Google’s Nest-led Thread Group is meeting at its campus in Mountain View, Calif., on Tuesday to unveil Thread’s IP-enabled low-power network, its protocol and software stack that can run on today’s 802.15.4 products (which will be upgraded via software).

Tuttle said the IoT industry badly needs a "low-data-rate, low-power version of WiFi," and Thread plans to deliver it. Silicon Labs is one of founding members of the group, along with ARM and Freescale.

The Silicon Labs software team literally took over the job of "writing the spec" for Thread’s new IP-based mesh networking software stack for the Connected Home, he said. The company contributed by developing the golden stack and software that will be needed for interoperability. The results are being unveiled at the group’s event as a "Thread beta program" for selected customers and ecosystem partners.

(Image: Thread Group)

(Image: Thread Group)

Silicon Labs, a leading analog and mixed signal chip vendor, gained in-depth expertise on the low-power 2.4GHz wireless mesh network technology through the 2012 acquisition of the Boston ZigBee chip company Ember. "We do have the industry’s best software team" when it comes to 802.15.4 solutions, Tuttle said.

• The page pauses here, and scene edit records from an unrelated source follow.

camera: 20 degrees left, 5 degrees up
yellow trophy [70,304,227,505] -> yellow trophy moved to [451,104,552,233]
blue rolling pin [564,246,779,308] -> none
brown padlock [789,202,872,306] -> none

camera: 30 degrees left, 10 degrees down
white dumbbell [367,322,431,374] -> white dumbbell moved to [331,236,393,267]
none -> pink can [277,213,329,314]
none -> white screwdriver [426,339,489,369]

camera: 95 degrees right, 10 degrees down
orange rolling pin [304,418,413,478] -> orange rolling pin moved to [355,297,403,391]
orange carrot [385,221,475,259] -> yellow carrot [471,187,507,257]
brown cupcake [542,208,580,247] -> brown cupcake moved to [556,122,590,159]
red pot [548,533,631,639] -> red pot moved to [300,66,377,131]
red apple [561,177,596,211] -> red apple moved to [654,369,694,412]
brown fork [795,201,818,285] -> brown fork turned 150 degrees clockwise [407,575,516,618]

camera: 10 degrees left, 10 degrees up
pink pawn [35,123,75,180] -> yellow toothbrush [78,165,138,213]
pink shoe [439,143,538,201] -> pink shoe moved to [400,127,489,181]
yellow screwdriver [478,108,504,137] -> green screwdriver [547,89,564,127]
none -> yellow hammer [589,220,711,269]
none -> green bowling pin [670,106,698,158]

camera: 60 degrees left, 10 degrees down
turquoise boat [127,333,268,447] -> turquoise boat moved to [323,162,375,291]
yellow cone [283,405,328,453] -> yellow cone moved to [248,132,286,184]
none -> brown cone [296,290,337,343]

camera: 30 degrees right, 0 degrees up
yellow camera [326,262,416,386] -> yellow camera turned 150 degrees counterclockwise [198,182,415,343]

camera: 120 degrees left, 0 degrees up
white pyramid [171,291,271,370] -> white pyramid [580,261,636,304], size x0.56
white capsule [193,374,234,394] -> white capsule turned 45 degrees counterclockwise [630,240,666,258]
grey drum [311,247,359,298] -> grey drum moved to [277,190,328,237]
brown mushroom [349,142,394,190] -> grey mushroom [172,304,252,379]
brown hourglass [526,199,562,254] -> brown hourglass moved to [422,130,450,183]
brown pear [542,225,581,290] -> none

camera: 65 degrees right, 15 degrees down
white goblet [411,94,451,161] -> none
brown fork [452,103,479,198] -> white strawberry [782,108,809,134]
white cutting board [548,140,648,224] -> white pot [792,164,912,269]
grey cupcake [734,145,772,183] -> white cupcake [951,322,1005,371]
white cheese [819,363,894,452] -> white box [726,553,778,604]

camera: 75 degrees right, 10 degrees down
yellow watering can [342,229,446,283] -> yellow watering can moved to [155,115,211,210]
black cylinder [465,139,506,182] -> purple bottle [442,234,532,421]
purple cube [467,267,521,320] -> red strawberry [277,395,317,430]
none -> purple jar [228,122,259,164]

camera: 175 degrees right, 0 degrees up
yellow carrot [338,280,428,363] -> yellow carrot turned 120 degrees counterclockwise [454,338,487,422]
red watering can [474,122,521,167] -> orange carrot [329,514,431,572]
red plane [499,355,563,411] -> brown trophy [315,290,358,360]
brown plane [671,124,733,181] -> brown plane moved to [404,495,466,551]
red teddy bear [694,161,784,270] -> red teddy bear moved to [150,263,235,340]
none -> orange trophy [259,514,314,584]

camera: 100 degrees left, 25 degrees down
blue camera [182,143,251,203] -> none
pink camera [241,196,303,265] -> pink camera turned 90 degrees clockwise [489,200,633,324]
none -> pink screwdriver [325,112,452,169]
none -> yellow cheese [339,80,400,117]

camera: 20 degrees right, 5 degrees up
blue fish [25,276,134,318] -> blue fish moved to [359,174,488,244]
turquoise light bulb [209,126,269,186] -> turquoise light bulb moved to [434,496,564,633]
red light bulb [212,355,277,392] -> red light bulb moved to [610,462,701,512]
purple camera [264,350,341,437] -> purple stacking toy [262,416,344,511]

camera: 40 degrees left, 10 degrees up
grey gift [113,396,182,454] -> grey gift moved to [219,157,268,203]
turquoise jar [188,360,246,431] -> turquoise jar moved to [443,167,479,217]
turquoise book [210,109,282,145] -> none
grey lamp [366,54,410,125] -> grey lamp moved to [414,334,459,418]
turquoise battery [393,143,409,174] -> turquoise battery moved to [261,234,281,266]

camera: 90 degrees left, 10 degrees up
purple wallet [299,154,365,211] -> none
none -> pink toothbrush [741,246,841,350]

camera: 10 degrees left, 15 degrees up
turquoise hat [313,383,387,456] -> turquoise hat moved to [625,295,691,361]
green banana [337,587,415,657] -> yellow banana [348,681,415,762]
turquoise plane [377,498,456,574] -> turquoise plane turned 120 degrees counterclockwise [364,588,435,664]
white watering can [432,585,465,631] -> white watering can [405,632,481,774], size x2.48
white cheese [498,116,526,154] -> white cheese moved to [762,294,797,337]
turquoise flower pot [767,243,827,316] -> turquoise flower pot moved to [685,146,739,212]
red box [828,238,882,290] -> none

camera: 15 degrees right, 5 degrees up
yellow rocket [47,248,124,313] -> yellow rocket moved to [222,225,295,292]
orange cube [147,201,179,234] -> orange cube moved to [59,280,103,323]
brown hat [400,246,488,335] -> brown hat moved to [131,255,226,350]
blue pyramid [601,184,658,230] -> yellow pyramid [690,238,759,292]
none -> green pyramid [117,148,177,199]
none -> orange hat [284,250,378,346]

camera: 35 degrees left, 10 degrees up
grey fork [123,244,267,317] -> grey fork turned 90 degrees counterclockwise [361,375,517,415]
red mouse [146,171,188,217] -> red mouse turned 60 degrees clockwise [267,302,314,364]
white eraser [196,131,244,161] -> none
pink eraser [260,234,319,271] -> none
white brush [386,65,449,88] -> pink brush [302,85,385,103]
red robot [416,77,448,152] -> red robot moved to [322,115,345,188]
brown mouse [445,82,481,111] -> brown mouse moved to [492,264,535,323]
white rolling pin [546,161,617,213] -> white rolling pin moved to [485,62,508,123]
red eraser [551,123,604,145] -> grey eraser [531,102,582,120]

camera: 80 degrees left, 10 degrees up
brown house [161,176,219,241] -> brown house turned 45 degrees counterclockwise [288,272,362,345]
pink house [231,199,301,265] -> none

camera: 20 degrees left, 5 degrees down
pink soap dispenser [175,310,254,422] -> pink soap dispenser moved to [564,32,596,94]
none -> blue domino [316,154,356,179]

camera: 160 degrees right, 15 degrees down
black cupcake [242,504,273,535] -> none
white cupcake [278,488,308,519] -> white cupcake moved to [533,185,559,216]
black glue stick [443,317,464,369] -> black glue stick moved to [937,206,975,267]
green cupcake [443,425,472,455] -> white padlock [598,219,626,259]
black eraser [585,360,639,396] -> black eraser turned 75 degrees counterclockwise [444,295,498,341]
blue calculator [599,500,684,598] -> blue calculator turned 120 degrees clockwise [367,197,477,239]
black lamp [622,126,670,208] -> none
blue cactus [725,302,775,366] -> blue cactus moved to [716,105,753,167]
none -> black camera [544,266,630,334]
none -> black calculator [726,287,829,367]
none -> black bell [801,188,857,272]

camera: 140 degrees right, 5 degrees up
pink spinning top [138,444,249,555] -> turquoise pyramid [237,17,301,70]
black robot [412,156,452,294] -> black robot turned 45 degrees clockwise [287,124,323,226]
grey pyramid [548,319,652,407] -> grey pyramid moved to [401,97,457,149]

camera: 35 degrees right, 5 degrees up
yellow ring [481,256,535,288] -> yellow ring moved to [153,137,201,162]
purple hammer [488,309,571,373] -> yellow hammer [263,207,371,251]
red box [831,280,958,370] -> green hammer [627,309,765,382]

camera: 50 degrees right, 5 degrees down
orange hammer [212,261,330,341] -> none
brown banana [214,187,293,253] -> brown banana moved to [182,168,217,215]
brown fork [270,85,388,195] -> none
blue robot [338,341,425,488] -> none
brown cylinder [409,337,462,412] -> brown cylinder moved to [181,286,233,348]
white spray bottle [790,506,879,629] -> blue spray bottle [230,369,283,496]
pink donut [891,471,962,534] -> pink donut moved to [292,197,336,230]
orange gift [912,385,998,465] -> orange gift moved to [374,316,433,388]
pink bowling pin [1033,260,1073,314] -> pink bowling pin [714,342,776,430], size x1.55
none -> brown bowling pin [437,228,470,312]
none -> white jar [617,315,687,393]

Thread’s IP-enabled low-power, low-data-rate network layer isn’t the same as that of ZigBee. It is more like "ZigBee 3.0."

However, Thread Group will not wait for this to be discussed and approved by the ZigBee Alliance. Instead, the group will fast track it as a de facto standard and then bring it back to the ZigBee Alliance for approval. "We just think that it will be more efficient that way."


 

Previously, ZigBee attempted to make its standard "IP-enabled" for the industrial market. Such efforts were mostly driven by utility companies. With too many players getting involved, the alliance made compromises along the way. In the end, Tuttle said, the IP-enabled ZigBee spec has yet to be broadly adopted.

Now with Google’s Nest on its side, along with help from ARM and Freescale, Silicon Labs is confident that the IoT industry will rally behind the new Thread network layer.

Competing groups such as Alljoyn, the Open Interconnect Consortium, Homekit, and even Thread have a recommended set of applications built on their own APIs. But each group could leverage Thread’s proposed IP-based mesh networking software stack for the Connected Home, he said.

ZigBee vs. Bluetooth Low Energy
The 802.15.4-based devices touted by the Thread Group aren’t exactly ZigBee, but they resemble ZigBee functionally.

No smartphones and tablets today come with ZigBee. The absence of ZigBee in such ubiquitous mobile products creates an opening for CSR Mesh technology, which takes advantage of Bluetooth Low Energy.

How is Silicon Labs, or the Thread group as a whole, going to address ZigBee vs. Bluetooth issues?

The solution, in Tuttle’s mind, is straightforward. The first step is to enable every ZigBee network device used at home to talk to smartphones via Bluetooth Low Energy.

He revealed that Silicon Labs is developing a next-generation platform specifically designed to talk to multiple wireless technologies, including ZigBee, Bluetooth Low Energy, and sub-gigahertz networks. This isn’t just a new SoC with different RFs slapped on. "I’m talking about a programmable device platform."

Silicon Labs will integrate RF and software into the company’s broad range of microcontrollers, he said. While Qualcomm and Broadcom, for example, are busy vertically integrating different technology blocks in their IoT SoCs, Silicon Labs’ plan is to add programmable RF/software features horizontally across a wide portfolio of the company’s microcontrollers.

Sure, ZigBee isn’t designed to work in a smartphone, but if today’s 802.15.4 products could be upgraded via software to talk to Bluetooth Low Energy, much of the communication problem on the network level would be mitigated.

Silicon Labs’ host of new programmable products — integrated with multiple RF and software — will come out throughout 2015. The company has internally developed Bluetooth Low Energy expertise, Tuttle said; some of it came from the 2013 acquisition of Energy Micro in Oslo, Norway. Energy Micro was a leader in low-power ARM Cortex-based microcontrollers and radio.

CSR mesh is a "system that isn’t well thought out," Tuttle said. "It’s not standardized yet, and it hasn’t reached the same level of maturity as that of Bluetooth Low Energy or ZigBee."